Walter G. Greulach
Una cortina de algodones cenizos amenguaban al criminal sol de enero. Al resguardo de dos sauces reposábamos tras traqueteada mañana. Un puñado de teros y un trio de urracas chapoteaban en ruidosa jarana más allá de la curva. Era domingo y la ruta a Jaime estaba vacía, ocasionalmente salía un auto del club Banco y se desplazaba sobre el puente, entre el vapor de la siesta, como en cámara lenta. Todo se mueve en cámara lenta a esa hora del día. A nuestras espaldas, en la estación de servicio de los Barroso, un flaco aindiado luchaba lo indecible para acomodar un bidón con veinte litros de Kerosene sobre la parilla de su bicicleta. Desde lejos nos llegaba el ronronear de alguna que otra avioneta tratando de sortear la despareja pista del Aero Club.

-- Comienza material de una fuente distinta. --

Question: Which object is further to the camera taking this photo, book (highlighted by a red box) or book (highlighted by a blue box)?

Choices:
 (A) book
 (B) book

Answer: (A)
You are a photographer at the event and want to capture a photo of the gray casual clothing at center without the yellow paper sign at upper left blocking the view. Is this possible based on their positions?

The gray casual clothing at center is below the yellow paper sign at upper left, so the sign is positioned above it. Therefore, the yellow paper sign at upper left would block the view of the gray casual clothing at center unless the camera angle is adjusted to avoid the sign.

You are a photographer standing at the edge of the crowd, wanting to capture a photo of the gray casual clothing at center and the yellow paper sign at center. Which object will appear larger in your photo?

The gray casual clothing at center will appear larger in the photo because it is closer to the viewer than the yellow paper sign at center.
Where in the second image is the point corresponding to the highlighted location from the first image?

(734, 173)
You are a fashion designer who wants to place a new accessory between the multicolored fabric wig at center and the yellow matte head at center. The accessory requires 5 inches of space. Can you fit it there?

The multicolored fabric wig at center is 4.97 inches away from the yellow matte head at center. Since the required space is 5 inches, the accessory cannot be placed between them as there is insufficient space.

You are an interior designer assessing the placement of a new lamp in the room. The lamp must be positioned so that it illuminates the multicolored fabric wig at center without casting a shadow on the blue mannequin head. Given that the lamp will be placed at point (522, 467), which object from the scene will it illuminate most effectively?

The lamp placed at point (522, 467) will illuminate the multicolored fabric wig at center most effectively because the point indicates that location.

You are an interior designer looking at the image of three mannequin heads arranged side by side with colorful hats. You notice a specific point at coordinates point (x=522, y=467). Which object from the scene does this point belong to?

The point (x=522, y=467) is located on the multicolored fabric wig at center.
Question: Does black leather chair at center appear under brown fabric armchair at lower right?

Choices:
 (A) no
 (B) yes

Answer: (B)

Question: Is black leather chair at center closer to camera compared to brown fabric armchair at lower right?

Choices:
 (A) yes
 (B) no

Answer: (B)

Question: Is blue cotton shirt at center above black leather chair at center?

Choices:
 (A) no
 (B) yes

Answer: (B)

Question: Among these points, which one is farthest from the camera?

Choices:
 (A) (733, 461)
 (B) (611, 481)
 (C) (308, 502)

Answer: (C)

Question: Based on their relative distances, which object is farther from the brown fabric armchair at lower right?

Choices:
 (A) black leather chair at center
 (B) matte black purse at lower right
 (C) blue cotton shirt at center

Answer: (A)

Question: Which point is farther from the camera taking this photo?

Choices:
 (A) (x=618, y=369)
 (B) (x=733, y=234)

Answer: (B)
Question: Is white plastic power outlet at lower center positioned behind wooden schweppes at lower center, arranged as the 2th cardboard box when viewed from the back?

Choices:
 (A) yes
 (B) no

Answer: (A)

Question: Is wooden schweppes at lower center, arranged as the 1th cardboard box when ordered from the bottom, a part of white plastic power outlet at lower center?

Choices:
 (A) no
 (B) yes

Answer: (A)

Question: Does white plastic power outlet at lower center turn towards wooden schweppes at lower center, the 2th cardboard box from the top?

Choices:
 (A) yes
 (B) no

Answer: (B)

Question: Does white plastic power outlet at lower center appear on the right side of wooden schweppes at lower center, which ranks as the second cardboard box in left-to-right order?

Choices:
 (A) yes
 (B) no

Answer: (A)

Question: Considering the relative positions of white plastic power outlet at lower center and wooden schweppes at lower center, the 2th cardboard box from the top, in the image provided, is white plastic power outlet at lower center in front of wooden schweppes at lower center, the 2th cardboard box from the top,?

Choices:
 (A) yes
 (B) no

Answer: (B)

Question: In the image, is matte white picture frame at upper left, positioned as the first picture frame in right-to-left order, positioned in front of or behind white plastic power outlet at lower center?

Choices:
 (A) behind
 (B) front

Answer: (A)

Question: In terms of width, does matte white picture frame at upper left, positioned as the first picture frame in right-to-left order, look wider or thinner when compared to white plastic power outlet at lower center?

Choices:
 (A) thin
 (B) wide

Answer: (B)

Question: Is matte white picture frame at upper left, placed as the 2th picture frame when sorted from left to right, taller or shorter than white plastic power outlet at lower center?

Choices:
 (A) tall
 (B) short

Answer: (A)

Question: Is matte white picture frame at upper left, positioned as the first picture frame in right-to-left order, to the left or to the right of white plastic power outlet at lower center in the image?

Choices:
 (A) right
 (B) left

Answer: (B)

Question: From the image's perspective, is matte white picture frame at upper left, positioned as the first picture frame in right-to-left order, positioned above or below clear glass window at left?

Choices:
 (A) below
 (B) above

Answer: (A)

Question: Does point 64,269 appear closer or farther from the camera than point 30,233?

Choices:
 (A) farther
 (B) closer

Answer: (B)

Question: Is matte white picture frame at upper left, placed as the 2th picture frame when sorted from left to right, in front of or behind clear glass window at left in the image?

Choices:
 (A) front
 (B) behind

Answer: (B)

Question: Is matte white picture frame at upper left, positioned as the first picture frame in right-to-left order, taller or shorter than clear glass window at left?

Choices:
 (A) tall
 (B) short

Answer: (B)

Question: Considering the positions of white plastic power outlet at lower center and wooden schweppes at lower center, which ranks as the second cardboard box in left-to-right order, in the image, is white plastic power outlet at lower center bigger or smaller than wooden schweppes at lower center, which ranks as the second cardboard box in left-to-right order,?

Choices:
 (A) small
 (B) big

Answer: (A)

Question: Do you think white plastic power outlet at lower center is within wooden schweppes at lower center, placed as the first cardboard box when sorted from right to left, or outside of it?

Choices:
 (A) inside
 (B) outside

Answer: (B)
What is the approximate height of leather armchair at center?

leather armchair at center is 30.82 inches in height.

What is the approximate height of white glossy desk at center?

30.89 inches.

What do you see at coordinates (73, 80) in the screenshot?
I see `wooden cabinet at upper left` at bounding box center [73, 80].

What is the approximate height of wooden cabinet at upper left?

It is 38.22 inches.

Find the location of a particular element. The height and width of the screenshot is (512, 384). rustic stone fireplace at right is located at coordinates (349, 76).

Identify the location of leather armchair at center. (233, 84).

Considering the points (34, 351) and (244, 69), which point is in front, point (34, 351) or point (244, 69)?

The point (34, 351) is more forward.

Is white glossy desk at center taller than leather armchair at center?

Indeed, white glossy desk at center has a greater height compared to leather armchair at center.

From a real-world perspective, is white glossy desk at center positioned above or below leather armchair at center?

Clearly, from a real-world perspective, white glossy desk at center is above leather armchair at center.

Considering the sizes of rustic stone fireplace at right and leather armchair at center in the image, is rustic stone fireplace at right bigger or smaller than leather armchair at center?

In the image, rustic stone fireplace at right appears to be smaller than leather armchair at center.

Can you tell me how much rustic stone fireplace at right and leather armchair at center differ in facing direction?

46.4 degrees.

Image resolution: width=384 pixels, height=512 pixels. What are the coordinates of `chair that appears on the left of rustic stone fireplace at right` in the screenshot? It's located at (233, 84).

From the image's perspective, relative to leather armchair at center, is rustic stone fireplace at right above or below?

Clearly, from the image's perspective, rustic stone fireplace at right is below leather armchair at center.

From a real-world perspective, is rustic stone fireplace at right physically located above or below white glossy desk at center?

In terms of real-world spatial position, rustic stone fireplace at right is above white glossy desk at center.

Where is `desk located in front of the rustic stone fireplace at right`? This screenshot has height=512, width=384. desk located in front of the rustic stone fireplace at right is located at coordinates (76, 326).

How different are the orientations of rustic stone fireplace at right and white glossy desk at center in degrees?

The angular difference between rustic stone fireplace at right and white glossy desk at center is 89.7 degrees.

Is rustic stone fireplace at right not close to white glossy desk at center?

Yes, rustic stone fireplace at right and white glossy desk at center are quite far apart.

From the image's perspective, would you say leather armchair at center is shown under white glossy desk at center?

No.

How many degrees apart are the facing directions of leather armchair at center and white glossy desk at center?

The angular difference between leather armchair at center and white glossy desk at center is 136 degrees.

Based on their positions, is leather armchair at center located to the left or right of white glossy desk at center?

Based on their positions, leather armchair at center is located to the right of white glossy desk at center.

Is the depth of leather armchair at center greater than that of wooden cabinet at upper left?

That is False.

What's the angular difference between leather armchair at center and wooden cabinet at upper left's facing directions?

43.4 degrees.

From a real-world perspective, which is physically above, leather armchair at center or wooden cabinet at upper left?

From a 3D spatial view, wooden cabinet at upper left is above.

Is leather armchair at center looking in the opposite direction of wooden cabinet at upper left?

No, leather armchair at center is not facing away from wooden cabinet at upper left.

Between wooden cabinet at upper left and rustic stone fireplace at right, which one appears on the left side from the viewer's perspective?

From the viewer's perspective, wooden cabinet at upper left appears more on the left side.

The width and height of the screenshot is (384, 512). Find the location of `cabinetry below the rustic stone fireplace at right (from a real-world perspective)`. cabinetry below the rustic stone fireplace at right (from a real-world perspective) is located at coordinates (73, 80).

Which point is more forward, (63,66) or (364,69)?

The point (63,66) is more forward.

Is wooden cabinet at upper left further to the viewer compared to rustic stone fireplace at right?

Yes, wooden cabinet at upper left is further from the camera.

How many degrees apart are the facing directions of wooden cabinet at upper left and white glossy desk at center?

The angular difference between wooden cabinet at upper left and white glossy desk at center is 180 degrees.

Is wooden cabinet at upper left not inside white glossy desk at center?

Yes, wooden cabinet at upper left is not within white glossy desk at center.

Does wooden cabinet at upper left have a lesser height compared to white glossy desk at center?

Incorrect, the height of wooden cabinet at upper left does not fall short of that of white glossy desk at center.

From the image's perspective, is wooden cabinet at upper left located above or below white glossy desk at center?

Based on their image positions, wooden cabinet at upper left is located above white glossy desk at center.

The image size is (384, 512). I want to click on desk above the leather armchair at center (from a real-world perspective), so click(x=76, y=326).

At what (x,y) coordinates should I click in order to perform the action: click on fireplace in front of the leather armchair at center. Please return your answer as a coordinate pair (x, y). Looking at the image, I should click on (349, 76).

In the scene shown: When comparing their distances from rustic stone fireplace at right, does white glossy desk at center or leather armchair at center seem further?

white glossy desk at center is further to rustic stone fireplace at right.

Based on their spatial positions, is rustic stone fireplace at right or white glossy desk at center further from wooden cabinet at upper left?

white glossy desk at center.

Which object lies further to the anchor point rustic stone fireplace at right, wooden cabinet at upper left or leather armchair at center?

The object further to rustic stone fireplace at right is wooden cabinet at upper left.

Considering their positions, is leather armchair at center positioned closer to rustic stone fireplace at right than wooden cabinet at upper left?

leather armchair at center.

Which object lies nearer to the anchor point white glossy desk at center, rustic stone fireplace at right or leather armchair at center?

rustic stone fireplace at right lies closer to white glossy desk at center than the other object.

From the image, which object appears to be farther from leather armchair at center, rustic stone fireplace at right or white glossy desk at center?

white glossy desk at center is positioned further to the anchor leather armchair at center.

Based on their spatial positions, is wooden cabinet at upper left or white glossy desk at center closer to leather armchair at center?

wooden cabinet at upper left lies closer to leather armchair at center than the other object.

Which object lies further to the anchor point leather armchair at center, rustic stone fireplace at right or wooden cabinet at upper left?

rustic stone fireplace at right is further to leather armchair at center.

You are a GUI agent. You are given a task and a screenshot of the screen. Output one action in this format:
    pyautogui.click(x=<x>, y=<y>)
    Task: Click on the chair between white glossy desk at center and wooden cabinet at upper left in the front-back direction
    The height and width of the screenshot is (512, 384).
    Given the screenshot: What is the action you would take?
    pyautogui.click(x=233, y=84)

Mi recuerdo no atesora rostros, solo sensaciones como: plena naturaleza, paz, libertad, compañerismo. Podrían haber estado Tito, Néstor, Carlitos, quizás Iván o Gustavo, los nombres no vienen al caso. Nos veo sentados sobre el pedregullo musgoso, con el agua a la altura del pecho, las caras coloradas, la risa a flor de labios. Seguro era domingo, aventuremos un año, 1979. Estaríamos hablando sobre bueyes perdidos y vacas voladoras.Gastábamos minutos esperando que nos bajara el asadito y el par de porrones que nos acabábamos de embuchar.